EXERCISE REQUIREMENTS:
Rewrite the listing lines from the line containing "Table of Contents" through the line containing "Download the VPN app on multiple", changing "Download" to "Install" and keeping everything else the same. Return only those lines.

(SUPPLIED MATERIAL)

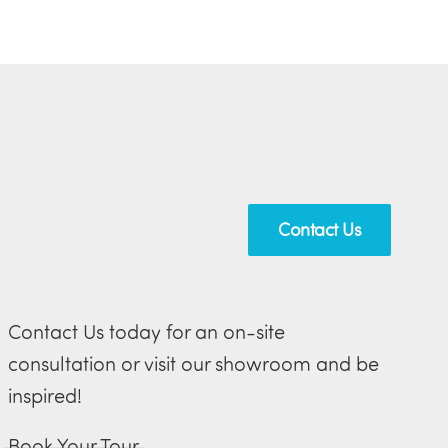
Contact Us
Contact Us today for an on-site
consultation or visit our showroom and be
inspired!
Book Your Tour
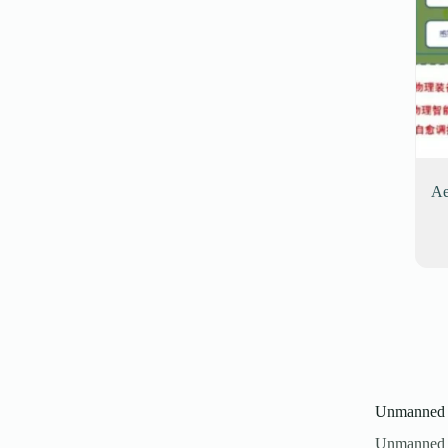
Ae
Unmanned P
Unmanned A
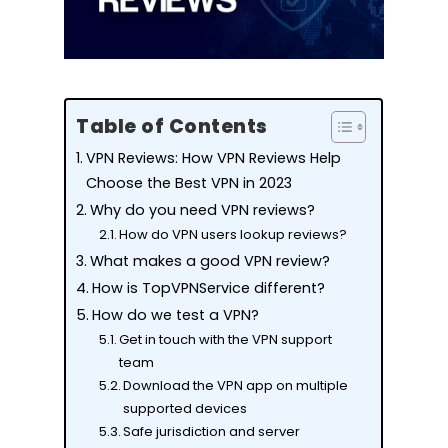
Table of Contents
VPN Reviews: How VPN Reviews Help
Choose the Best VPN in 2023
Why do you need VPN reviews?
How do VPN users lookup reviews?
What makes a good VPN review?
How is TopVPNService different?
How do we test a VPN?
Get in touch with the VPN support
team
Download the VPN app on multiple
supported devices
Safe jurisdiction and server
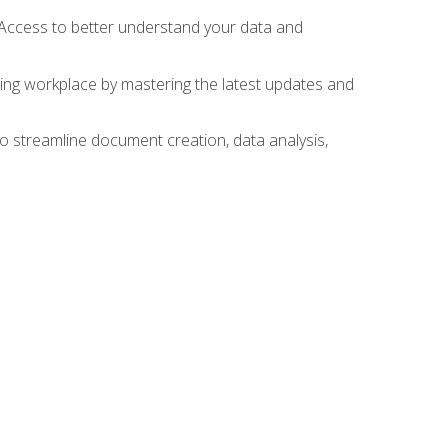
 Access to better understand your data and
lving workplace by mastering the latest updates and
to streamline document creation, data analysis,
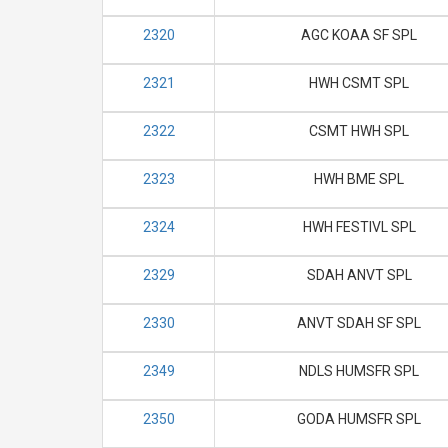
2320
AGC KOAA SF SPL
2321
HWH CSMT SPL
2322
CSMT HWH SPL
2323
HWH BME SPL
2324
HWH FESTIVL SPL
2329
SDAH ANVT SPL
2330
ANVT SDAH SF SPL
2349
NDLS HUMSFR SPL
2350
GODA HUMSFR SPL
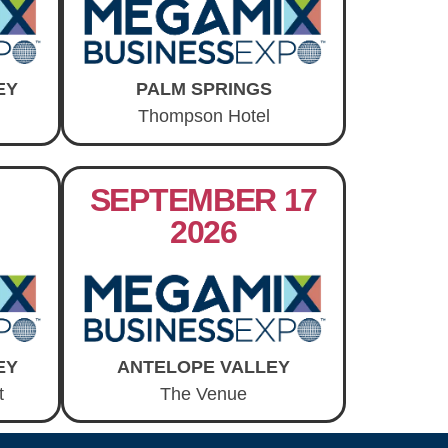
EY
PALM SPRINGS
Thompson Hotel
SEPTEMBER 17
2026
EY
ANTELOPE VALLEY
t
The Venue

(End SUPPLIED MATERIAL)
(SUPPLIED MATERIAL)

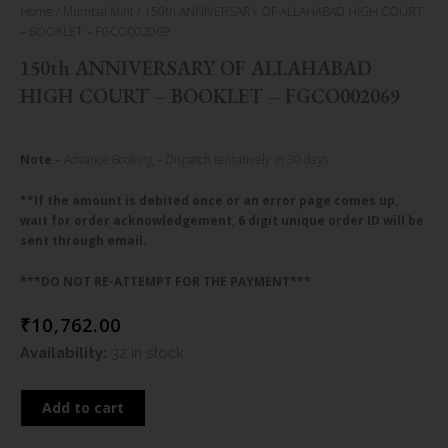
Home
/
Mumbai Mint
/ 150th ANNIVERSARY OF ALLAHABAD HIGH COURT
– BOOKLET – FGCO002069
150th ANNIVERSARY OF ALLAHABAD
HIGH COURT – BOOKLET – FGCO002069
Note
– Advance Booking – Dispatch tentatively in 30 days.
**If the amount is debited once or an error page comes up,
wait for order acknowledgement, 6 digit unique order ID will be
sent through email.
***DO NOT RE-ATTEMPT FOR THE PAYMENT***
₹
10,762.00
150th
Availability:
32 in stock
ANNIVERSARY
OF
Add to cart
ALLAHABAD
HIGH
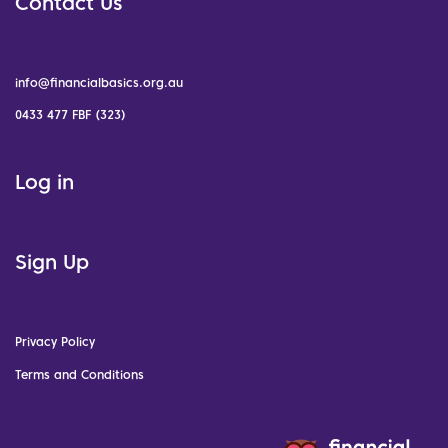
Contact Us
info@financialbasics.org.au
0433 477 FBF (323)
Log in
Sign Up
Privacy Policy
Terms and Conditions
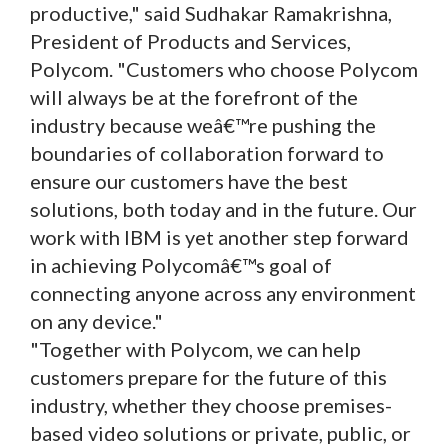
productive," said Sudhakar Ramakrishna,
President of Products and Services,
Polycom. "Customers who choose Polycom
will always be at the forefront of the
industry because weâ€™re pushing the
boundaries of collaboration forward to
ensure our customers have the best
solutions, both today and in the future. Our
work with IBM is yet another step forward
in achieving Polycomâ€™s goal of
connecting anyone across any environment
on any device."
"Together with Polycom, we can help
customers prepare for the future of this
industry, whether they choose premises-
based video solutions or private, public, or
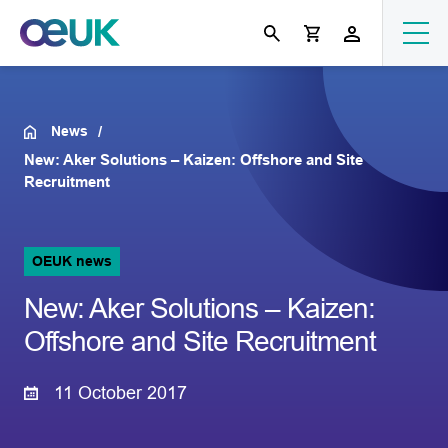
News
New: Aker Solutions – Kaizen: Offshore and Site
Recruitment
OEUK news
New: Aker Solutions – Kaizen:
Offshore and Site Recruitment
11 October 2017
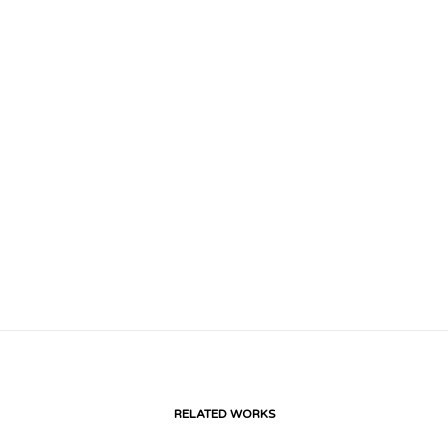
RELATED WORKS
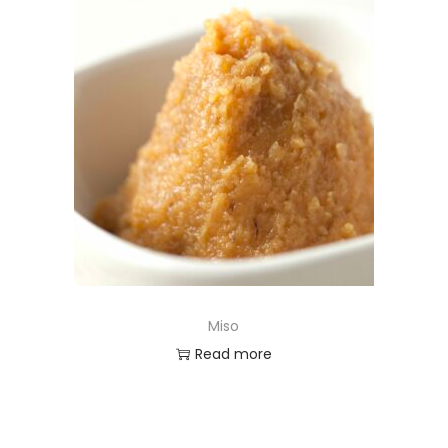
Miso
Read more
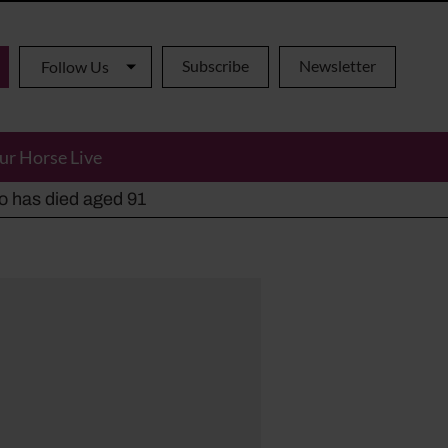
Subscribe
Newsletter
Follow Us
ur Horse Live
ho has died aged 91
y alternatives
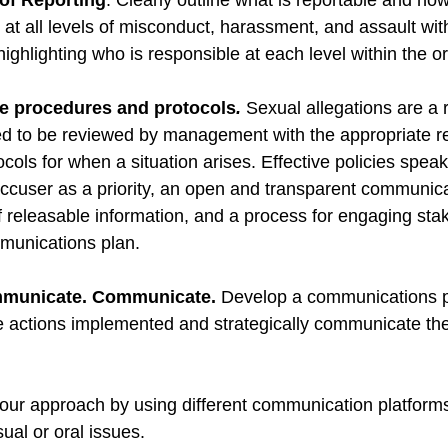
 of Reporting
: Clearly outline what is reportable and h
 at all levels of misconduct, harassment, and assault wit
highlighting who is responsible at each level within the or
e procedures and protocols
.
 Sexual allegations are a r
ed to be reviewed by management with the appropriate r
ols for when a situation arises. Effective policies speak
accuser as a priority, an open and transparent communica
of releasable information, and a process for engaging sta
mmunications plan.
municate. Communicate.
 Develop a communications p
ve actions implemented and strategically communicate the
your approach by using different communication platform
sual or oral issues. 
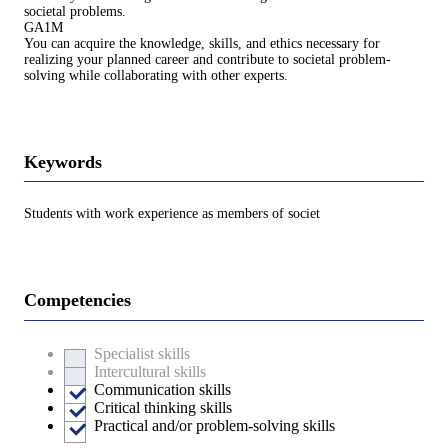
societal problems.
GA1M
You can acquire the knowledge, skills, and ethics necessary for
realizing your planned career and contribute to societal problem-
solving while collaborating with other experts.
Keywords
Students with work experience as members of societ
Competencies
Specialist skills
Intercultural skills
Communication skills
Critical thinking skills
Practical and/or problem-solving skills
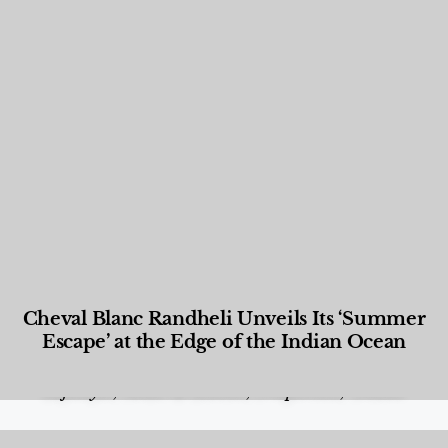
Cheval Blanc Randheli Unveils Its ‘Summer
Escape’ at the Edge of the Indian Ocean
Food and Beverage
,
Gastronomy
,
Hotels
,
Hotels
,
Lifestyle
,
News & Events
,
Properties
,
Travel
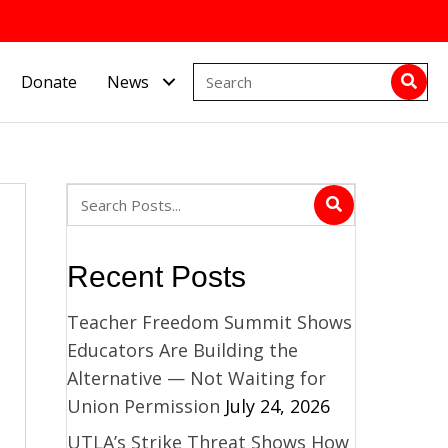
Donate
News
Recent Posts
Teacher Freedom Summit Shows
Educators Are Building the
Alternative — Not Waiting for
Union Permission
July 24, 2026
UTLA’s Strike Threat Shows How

(End SUPPLIED MATERIAL)

SOLVED PROBLEM:
Table of Contents
VPN Reviews: How VPN Reviews Help
Choose the Best VPN in 2023
Why do you need VPN reviews?
How do VPN users lookup reviews?
What makes a good VPN review?
How is TopVPNService different?
How do we test a VPN?
Get in touch with the VPN support
team
Install the VPN app on multiple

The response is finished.